Heisenberg

My first query is why does he claim the position and period of an electron to be unobservable “in principle”? There was theoretically no reason (at THAT time) to doubt that these quantities could be measured, though certainly they were indeterminate practically.

Werner Heisenberg obviously disagreed with this assumption of yours and it just happened that his ability to disagree made him a founder of quantum mechanics.

He has spent several years by trying to develop “quantized planetary” models of the helium atom etc. before he understood that this failing project is failing for fundamental reasons. Such a helium with well-defined positions would be described by a chaotic 3-body problem and there would be no way how it could be consistent with the known regular behavior of the helium atom (and other atoms and other coherent systems), including the sharp spectral lines.

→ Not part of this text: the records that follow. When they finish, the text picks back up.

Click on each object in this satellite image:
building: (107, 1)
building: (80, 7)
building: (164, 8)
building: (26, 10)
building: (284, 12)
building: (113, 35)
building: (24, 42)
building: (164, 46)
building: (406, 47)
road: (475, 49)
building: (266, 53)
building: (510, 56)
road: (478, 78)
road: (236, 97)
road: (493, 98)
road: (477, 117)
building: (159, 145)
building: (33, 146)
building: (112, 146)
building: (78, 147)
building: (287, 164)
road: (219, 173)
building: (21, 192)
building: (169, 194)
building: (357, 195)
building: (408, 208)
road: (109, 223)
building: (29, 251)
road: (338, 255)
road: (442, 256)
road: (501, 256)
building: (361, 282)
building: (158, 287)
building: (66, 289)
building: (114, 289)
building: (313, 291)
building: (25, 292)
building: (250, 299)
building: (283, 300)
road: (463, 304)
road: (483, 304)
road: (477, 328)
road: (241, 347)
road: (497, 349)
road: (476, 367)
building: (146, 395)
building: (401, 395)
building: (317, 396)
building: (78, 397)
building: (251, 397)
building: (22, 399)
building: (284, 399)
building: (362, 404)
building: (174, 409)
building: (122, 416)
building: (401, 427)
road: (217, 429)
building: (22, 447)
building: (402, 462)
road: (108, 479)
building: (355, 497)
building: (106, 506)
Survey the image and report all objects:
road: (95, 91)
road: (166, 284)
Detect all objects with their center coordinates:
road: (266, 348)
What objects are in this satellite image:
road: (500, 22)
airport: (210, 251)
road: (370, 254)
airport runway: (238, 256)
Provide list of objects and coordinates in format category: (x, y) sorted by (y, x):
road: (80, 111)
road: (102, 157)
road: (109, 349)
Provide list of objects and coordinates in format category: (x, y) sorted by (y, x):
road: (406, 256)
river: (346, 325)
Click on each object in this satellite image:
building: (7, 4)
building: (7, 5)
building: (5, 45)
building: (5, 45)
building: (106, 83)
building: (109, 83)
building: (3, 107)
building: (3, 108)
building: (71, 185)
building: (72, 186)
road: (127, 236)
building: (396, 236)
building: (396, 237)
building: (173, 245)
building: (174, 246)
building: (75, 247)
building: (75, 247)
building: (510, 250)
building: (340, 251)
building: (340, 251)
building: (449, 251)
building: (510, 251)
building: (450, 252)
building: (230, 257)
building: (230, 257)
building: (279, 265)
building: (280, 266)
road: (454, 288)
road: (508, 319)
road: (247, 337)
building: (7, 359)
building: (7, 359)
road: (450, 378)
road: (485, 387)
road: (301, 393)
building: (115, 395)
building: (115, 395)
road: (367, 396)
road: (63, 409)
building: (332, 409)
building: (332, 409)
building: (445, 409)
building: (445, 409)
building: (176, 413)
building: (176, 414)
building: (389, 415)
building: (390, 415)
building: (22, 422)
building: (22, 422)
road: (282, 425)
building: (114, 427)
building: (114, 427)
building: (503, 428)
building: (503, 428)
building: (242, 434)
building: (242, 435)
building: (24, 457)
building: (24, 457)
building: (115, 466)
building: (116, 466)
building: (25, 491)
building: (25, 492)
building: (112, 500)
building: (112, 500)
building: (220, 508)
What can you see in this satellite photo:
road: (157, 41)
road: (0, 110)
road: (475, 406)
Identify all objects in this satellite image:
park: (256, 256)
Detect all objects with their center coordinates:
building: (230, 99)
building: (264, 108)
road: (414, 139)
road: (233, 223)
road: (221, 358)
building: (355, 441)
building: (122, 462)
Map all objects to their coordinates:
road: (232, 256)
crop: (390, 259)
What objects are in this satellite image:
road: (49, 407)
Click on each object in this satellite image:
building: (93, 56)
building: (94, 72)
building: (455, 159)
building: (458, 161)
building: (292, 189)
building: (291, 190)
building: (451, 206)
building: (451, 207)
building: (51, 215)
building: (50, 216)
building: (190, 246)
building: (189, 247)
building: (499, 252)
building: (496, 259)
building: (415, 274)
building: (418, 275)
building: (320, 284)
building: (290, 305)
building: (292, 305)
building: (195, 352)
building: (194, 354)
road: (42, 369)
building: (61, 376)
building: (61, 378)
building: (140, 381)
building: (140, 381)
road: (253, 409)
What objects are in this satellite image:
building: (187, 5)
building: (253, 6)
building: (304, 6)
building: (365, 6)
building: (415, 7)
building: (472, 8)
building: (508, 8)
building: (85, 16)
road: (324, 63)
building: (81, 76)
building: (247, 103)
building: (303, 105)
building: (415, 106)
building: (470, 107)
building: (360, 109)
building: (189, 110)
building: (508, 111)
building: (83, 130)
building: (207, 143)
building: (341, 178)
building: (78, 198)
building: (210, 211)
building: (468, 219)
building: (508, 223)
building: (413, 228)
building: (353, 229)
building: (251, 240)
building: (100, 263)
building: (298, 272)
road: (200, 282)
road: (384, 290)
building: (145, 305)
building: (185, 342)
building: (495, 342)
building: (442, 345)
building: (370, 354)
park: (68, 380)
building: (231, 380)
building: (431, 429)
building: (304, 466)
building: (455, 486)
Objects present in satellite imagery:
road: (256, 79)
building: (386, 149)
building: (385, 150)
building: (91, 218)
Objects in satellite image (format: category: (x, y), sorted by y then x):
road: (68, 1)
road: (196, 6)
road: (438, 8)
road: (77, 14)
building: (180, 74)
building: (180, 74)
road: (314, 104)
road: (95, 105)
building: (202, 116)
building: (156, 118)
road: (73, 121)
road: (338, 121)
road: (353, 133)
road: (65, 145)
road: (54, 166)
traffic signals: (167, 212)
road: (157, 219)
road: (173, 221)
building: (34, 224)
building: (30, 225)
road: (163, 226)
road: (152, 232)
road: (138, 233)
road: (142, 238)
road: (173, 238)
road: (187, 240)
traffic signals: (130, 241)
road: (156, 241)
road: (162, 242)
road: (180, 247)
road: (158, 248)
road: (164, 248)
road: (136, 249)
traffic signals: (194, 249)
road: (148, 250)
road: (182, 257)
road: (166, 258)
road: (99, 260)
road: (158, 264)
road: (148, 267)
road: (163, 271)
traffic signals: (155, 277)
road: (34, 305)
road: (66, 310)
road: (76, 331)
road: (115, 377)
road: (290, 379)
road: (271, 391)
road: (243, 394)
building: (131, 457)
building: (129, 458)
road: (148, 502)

So Heisenberg was able to see in 1925 something that you can’t see now: that the electrons can’t be going along any particular trajectories while they’re in the atoms. Instead, what is observed is that they have a totally sharp energy from a possible list, the spectrum – something we can really observe via the photons that atoms emit or absorb. To conclude that electrons can’t be going along particular classical trajectories in the atoms, he didn’t have to wait for measuring apparatuses that would be sufficiently accurate. He was able to make this conclusion out of the available data by “pure thought”, and he was right.